### Task prompt
Give an exact copy of the lines of the records below, starting at the line containing "812 949 3998" and running to the end.

---+---

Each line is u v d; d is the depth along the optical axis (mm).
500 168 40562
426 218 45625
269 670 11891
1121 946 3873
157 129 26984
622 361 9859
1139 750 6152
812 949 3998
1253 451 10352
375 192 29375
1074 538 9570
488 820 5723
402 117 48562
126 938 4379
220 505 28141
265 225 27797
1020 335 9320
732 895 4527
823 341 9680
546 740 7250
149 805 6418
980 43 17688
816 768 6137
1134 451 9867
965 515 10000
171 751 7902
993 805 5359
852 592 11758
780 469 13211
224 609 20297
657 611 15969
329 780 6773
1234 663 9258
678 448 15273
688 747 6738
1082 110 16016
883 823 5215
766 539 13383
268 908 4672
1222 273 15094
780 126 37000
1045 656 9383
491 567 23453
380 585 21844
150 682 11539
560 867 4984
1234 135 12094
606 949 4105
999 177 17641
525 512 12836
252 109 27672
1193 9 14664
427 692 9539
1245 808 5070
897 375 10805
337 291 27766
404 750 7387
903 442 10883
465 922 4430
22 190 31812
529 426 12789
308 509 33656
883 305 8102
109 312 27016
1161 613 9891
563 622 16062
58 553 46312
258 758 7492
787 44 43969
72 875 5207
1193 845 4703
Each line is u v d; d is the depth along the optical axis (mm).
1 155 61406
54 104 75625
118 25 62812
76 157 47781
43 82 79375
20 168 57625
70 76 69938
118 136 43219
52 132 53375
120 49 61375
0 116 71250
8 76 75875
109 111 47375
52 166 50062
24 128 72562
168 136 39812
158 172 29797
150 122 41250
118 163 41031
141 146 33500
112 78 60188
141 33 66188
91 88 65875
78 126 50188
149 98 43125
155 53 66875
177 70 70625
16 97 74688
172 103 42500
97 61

---+---

### Exercise answer
812 949 3998
1253 451 10352
375 192 29375
1074 538 9570
488 820 5723
402 117 48562
126 938 4379
220 505 28141
265 225 27797
1020 335 9320
732 895 4527
823 341 9680
546 740 7250
149 805 6418
980 43 17688
816 768 6137
1134 451 9867
965 515 10000
171 751 7902
993 805 5359
852 592 11758
780 469 13211
224 609 20297
657 611 15969
329 780 6773
1234 663 9258
678 448 15273
688 747 6738
1082 110 16016
883 823 5215
766 539 13383
268 908 4672
1222 273 15094
780 126 37000
1045 656 9383
491 567 23453
380 585 21844
150 682 11539
560 867 4984
1234 135 12094
606 949 4105
999 177 17641
525 512 12836
252 109 27672
1193 9 14664
427 692 9539
1245 808 5070
897 375 10805
337 291 27766
404 750 7387
903 442 10883
465 922 4430
22 190 31812
529 426 12789
308 509 33656
883 305 8102
109 312 27016
1161 613 9891
563 622 16062
58 553 46312
258 758 7492
787 44 43969
72 875 5207
1193 845 4703
Each line is u v d; d is the depth along the optical axis (mm).
1 155 61406
54 104 75625
118 25 62812
76 157 47781
43 82 79375
20 168 57625
70 76 69938
118 136 43219
52 132 53375
120 49 61375
0 116 71250
8 76 75875
109 111 47375
52 166 50062
24 128 72562
168 136 39812
158 172 29797
150 122 41250
118 163 41031
141 146 33500
112 78 60188
141 33 66188
91 88 65875
78 126 50188
149 98 43125
155 53 66875
177 70 70625
16 97 74688
172 103 42500
97 61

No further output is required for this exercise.